You know how they say the older you get the smarter your parents get? They aren’t kidding. My parents are practically a couple of geniuses at this point in my life and I’m starting to wish I had occasionally listened to them at some point prior to yesterday.

My mom for instance, was so hip and cool and ahead of her time that my mind is actually blown when I stop and think about it.

She raised us in the country close to nature and let us grow up free-range. She had a garden. And home schooled. And surrounded us with books. And cooked from scratch…all back when people were telling her she was crazy instead of writing blog posts about this being some kind of ideal.

Scan0001{My mom and two oldest brothers}

And my dad totally had a ‘stache from like 1970 to 1997 before moustaches had overrun the whole entire world and were “tastefully” {cough} plastered on everything. He loved photography and had a black room set up in the house to develop his own film. No Instagram filters needed.

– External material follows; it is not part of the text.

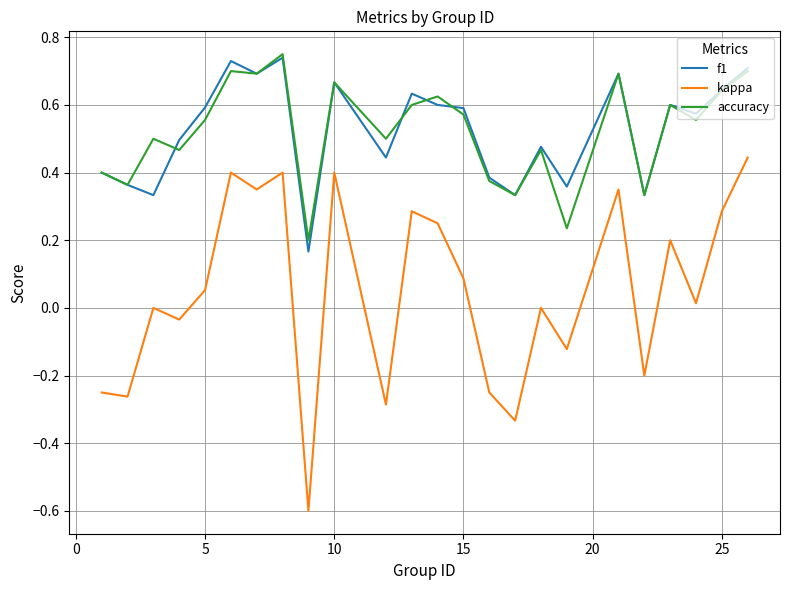

Which series has the widest spread of values?

kappa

He published his own work from home like some kind of indie artist before “indie artist” was even a thing, owned his own bookstore for a while, and sold and collected vintage beer cans for a while too {and is probably not pleased at all right now that I’m putting any of this on the internet because he’s way too cool for that}. Also, he still has way better taste in music than me—which is annoying.

So you know what I was doing while my hip parents were gardening and developing their own photography?

I was rolling my eyes.

Because my parents were just soooooo weird and annoying and I wanted to go to a “real” school and eat Happy Meals and live closer to civilization instead of being tortured by these crazy people who obviously.didn’t.know.anything.

And you know what everyone my age is now doing? Everything my parents did back when they obviously didn’t know anything.

I stand corrected.

My parents are awesome. They know everything.

At least my kids will recognize right away that I am the embodiment of wisdom and awesomeness and won’t roll their eyes for 28 years like I did. What a relief.